Extracted page text data:
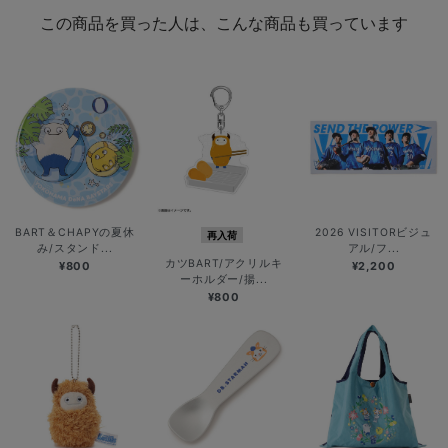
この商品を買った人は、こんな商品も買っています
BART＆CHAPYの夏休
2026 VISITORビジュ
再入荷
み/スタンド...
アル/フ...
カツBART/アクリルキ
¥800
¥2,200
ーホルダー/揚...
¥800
* * *
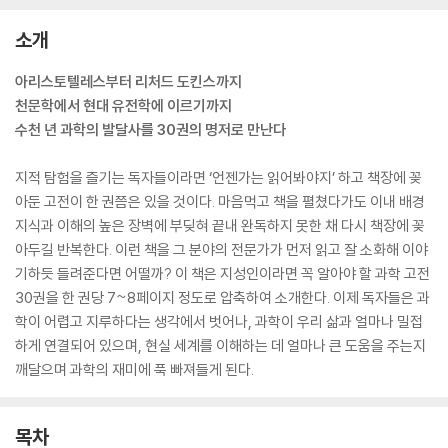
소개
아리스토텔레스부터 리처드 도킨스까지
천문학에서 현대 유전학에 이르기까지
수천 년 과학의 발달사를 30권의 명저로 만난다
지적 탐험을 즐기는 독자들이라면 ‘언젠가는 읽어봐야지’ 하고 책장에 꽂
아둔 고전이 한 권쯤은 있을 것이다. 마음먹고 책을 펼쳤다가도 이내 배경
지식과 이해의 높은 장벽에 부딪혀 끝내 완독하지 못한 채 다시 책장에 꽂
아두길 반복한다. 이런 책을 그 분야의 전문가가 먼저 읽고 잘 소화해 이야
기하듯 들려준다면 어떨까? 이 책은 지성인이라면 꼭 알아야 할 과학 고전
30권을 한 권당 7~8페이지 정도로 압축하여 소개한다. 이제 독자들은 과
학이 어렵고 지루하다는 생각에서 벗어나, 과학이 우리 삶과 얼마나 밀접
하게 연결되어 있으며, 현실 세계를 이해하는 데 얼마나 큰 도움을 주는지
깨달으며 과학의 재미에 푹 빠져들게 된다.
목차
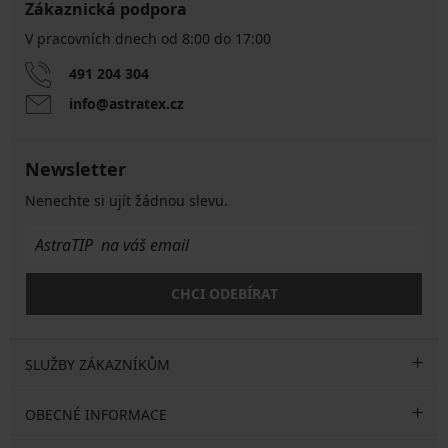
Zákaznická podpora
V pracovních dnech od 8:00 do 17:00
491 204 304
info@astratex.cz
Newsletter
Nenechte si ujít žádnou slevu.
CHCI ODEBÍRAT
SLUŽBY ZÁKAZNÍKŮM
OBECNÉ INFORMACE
--
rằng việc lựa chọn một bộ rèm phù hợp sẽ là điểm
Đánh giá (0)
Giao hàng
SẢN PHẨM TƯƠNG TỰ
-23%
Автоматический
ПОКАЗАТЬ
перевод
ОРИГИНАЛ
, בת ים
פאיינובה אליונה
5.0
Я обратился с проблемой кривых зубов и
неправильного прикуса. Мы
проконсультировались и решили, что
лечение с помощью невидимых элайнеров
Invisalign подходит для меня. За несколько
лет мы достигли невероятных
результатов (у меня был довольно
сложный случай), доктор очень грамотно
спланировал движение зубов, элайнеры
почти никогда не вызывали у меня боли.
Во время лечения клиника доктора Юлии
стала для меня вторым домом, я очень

Assignment: From the rows above, pull out each line that contains the string "очень", matching its case exactly.

The completed task:
сложный случай), доктор очень грамотно
стала для меня вторым домом, я очень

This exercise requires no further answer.